All healthcare cybersecurity frameworks and regulations place great importance on safeguarding access. For example, the NIST Cybersecurity Framework includes Access Control (PR.AC) and Protective Technology (PR.PT) in its “Protect” pillar. NIST prescribes that “access to assets and associated facilities” must be “limited to authorized users, processes, or devices, and to authorized activities and transactions.” This includes the following requirements specific to digital access:

  • AC-1: Identities and credentials are managed for authorized devices and users.
  • AC-3: Remote access is managed.
  • AC-4: Access permissions are managed, incorporating the principles of least privilege and separation of duties.
  • PT-3: Incorporate the principle of least functionality by configuring systems to provide only essential capabilities. This is critical to limiting the area of attack and ensuring the least privilege principle.

Protecting access is foundational to implementing a Zero Trust model and the overall defense-in-depth strategy. So, 59% percent of health system CIOs surveyed by Black Book Market Research for their 2020 State of the Healthcare Industry Cybersecurity Report are shifting security strategies to address user authentication and access.

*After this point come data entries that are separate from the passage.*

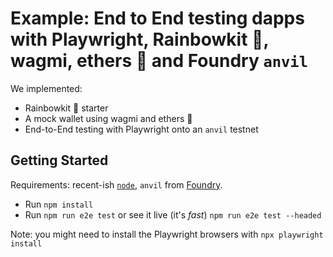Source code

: # Example: End to End testing dapps with Playwright, Rainbowkit 🌈, wagmi, ethers 🫡 and Foundry `anvil`

We implemented:

- Rainbowkit 🌈 starter
- A mock wallet using wagmi and ethers 🫡
- End-to-End testing with Playwright onto an `anvil` testnet

## Getting Started

Requirements: recent-ish [`node`](https://nodejs.org/), `anvil` from [Foundry](https://github.com/foundry-rs/foundry#installation).

- Run `npm install`
- Run `npm run e2e test` or see it live (it's _fast_)
  `npm run e2e test --headed`

Note: you might need to install the Playwright browsers with
`npx playwright install`
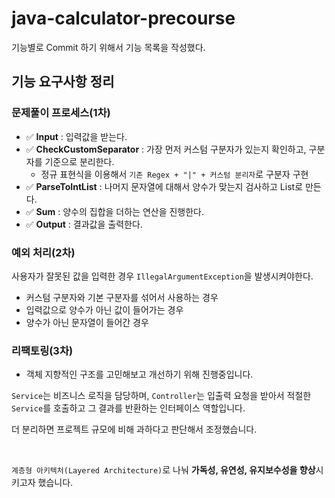# java-calculator-precourse

기능별로 Commit 하기 위해서 기능 목록을 작성했다.

## 기능 요구사항 정리

### 문제풀이 프로세스(1차)
- ✅ **Input** : 입력값을 받는다.
- ✅ **CheckCustomSeparator** : 가장 먼저 커스텀 구분자가 있는지 확인하고, 구분자를 기준으로 분리한다.
  - 정규 표현식을 이용해서 `기존 Regex + "|" + 커스텀 분리자`로 구분자 구현
- ✅ **ParseToIntList** : 나머지 문자열에 대해서 양수가 맞는지 검사하고 List<Integer>로 만든다.
- ✅ **Sum** : 양수의 집합을 더하는 연산을 진행한다.
- ✅ **Output** : 결과값을 출력한다.


### 예외 처리(2차)
사용자가 잘못된 값을 입력한 경우 `IllegalArgumentException`을 발생시켜야한다.

- 커스텀 구분자와 기본 구분자를 섞어서 사용하는 경우
- 입력값으로 양수가 아닌 값이 들어가는 경우
- 양수가 아닌 문자열이 들어간 경우


### 리팩토링(3차)
- 객체 지향적인 구조를 고민해보고 개선하기 위해 진행중입니다.

`Service`는 비즈니스 로직을 담당하며, `Controller`는 입출력 요청을 받아서 적절한 `Service`를 호출하고 그 결과를 반환하는 인터페이스 역할입니다.

더 분리하면 프로젝트 규모에 비해 과하다고 판단해서 조정했습니다.


<br>

 `계층형 아키텍처(Layered Architecture)`로 나눠 **가독성, 유연성, 유지보수성을 향상**시키고자 했습니다.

Some examples of specific measures to safeguard access and privilege include the following:

  • Implementing adaptive multi-factor authentication and single sign-on to prevent incidents resulting from credential compromise
  • Protecting access to privileged accounts to foil takeover attempts and prevent breaches
  • Ensuring user and process accounts are limited through account use policies, user account control and privileged account management
  • Combining the following approaches to block unpermitted application access to sensitive data to prevent ransomware encryption:
    • Application allowlisting to only allow programs explicitly permitted by security policy to execute
    • Prohibiting applications (other than those specified by policy) from accessing sensitive data, even if they are allowed to run
    • Removing local admin rights and enforcing least privilege on endpoints to prevent privilege escalation and restrict lateral or vertical movement
  • Cataloging software and putting in place specific execution and operation policies
  • Applying SRPs or other controls to prevent programs from executing from common ransomware locations
  • Securing remote third-party access to reduce the risk of breaches arising from compromise of vendors, contractors, business partners and other external parties.